Когда вошли в глубь пашен, опять остановились, и опять было заказано несколько молебнов — больше всего пр. Илии, а затем и другим святым, преподобным, мученикам и апостолам. Никого не забывали. Но Илию просили всего усерднее и чаще. И о. Дорофей уже не спешил, читал раздельно, тепло, размягчаясь и умиляясь сам трогательными словами молитвы, — навертывались слезы и голос дрожал.

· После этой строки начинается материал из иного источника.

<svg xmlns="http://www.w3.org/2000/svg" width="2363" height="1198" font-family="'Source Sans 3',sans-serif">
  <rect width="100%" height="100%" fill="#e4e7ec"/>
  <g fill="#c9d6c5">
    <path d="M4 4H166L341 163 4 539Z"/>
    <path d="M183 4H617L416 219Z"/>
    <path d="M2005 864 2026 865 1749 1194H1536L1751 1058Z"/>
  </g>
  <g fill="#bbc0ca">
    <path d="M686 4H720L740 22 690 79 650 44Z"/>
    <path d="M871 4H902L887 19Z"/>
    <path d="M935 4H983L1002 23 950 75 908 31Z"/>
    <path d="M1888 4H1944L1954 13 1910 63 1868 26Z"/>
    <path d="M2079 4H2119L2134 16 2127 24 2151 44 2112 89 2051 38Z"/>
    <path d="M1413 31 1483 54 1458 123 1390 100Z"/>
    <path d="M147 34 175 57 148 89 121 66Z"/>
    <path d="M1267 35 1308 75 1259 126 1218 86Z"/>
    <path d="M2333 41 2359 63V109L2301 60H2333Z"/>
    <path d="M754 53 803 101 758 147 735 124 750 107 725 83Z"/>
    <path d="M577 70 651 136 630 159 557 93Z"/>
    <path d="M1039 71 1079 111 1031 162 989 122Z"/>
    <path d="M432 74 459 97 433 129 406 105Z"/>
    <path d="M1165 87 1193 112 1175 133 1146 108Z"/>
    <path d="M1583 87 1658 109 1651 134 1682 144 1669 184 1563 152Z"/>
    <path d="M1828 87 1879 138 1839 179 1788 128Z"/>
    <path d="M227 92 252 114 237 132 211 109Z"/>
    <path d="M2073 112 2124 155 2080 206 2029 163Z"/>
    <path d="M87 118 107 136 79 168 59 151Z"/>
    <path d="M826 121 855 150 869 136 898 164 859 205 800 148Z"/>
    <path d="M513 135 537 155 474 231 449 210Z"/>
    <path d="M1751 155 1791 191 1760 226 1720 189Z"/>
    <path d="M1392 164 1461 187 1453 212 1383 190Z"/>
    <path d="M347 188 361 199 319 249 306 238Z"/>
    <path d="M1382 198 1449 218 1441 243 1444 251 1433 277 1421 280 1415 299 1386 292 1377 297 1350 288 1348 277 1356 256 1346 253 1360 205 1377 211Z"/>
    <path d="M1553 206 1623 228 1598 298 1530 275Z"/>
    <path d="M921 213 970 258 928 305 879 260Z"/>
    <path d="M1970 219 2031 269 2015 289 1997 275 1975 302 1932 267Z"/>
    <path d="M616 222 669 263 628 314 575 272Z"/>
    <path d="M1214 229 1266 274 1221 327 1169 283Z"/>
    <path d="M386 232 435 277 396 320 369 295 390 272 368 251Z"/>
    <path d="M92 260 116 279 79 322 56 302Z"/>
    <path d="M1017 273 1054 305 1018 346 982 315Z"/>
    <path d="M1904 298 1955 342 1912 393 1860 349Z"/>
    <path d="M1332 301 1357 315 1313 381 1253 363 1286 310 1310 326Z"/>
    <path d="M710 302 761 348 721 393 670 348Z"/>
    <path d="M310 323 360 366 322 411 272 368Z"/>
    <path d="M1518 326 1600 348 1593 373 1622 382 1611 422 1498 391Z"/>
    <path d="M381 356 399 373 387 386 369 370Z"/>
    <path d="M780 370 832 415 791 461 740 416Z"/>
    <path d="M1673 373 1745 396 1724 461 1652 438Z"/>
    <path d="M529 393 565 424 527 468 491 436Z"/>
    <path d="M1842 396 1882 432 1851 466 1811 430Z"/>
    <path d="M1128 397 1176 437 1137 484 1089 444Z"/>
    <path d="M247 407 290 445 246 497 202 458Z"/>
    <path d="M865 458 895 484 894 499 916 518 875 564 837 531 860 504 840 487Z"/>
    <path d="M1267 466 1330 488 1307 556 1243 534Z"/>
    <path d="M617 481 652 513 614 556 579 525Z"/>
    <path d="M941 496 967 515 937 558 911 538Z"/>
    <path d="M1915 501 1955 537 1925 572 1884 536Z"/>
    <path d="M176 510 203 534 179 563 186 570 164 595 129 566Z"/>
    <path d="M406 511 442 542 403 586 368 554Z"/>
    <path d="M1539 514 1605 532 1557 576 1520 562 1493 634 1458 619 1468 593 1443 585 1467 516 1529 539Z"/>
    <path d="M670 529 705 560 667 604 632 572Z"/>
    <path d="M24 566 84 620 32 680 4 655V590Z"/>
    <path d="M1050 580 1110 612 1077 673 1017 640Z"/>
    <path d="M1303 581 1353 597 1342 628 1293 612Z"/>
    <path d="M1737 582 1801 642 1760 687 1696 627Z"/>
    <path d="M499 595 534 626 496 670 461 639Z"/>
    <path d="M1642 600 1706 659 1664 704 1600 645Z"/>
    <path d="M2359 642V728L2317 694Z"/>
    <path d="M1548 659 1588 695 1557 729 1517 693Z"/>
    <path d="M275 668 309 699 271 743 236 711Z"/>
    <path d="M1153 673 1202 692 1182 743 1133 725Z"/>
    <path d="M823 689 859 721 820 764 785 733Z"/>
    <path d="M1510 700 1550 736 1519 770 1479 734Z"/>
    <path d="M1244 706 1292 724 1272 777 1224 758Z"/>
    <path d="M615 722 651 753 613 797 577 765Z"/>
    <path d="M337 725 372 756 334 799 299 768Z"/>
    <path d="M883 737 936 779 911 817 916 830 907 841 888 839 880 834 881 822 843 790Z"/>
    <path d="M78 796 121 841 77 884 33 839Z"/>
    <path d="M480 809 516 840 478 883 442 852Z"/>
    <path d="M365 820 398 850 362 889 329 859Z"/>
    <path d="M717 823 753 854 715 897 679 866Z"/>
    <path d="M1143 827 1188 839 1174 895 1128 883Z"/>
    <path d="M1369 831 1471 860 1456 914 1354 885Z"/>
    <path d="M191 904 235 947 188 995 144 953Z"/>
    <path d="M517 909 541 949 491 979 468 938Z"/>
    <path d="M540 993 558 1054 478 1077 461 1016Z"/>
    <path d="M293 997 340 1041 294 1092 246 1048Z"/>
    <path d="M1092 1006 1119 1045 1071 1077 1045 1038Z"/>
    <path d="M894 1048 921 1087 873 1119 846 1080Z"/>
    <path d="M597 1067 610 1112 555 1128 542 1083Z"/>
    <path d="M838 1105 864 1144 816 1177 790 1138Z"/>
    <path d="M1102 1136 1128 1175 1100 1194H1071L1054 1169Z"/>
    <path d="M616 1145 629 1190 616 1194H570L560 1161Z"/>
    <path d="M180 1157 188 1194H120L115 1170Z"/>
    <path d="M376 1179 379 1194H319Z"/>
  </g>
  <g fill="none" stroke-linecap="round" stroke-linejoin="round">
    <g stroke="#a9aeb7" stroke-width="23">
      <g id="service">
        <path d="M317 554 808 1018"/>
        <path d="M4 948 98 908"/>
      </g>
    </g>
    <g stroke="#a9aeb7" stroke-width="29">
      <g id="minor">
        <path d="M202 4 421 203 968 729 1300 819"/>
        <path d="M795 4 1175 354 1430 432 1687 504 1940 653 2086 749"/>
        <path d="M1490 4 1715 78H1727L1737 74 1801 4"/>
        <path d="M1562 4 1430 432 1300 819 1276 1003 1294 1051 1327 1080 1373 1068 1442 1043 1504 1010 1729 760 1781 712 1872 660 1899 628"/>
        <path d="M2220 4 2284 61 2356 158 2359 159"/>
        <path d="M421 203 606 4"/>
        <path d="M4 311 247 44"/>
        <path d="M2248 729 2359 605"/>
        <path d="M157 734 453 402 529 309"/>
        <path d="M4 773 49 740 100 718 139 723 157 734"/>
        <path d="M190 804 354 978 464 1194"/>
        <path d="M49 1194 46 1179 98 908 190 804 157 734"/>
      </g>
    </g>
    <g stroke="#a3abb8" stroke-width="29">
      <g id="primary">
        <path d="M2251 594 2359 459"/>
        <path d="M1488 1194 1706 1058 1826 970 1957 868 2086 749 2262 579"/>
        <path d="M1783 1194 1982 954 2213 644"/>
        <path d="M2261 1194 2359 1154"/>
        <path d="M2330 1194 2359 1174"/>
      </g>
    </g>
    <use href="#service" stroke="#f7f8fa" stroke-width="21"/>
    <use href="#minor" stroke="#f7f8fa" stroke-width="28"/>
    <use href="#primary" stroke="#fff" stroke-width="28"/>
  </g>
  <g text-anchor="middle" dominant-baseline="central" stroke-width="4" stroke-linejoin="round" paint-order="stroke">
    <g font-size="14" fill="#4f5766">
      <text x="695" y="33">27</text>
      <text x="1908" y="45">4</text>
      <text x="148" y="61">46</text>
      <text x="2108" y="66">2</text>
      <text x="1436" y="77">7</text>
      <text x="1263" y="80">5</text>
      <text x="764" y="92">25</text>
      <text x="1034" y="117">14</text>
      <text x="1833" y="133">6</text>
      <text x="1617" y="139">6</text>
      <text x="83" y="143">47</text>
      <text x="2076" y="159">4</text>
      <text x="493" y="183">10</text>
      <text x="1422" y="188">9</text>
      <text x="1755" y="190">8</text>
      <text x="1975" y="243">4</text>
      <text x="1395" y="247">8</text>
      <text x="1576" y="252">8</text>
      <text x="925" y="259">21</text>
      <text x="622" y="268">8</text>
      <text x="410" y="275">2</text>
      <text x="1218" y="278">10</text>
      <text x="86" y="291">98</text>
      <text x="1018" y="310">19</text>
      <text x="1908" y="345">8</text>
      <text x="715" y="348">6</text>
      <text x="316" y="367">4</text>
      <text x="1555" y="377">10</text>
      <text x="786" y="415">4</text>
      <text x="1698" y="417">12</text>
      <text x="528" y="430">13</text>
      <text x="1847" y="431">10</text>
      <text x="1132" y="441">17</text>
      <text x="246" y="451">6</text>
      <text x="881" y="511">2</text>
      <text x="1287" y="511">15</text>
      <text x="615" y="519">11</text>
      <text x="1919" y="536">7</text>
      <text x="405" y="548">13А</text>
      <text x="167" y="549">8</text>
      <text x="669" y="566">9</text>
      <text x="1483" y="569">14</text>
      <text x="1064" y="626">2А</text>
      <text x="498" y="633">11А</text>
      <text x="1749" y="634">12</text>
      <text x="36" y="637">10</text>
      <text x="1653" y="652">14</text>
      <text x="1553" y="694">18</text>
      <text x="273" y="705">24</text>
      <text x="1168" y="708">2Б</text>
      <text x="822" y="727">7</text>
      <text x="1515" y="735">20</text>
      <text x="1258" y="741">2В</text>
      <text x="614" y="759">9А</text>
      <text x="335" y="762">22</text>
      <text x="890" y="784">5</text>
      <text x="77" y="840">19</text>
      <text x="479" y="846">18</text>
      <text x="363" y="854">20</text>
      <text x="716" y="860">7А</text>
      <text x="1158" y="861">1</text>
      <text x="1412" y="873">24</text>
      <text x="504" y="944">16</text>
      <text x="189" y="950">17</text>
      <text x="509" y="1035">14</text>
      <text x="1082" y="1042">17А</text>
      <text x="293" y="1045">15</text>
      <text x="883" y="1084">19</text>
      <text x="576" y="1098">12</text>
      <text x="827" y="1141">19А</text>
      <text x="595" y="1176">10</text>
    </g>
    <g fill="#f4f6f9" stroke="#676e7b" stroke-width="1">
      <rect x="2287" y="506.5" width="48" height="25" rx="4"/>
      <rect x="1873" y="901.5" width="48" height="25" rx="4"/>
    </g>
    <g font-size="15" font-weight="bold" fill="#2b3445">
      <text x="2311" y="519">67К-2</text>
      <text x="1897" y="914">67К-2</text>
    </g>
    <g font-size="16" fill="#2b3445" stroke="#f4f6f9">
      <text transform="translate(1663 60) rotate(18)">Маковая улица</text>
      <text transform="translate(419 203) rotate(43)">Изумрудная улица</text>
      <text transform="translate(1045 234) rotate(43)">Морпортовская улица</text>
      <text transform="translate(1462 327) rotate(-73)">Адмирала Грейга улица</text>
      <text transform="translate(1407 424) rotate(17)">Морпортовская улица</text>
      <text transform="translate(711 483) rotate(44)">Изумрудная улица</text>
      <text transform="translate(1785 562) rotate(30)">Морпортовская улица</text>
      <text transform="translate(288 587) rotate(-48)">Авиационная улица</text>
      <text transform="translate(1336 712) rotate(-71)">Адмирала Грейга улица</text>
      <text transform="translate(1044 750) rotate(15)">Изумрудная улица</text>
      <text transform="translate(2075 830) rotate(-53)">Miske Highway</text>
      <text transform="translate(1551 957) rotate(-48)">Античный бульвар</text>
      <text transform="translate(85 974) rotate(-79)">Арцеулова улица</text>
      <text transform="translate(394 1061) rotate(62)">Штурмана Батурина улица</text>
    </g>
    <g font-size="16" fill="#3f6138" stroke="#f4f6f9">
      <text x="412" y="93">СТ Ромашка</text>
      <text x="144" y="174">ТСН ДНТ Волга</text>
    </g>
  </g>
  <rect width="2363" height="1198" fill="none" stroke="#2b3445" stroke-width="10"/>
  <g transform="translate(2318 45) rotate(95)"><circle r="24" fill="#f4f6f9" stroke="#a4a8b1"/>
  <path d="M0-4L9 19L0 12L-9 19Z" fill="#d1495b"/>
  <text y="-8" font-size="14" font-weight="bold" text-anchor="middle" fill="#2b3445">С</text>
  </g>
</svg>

«…И ныне содержащею сухостию воздух, гладом прещаяй и смертию, помяни уповающие на Тя люди, помяни и птицы, помяни и скоты, и дух росы наведи, и сухость да престанет, и семена земли сотвори в воспитание человеков же и животных. Ты бо еси прозябаяй траву скотом и злак на службу человеков, и Ты еси изводяй хлеб от земли и вино источаяй, и елеем умащаяй человеческие лица: яко да подаваемым от Тебе благих в изобилии причащающиеся, в веселии, сердца прославим твою благость…»
И в стоящих на коленях запыленных фигурах, в склоненных головах, в грубоватых лицах чувствовалась трогательная, покорная просьба без слов, робкая, чуть теплящаяся надежда и желание верить в силу этого красноречивого моления.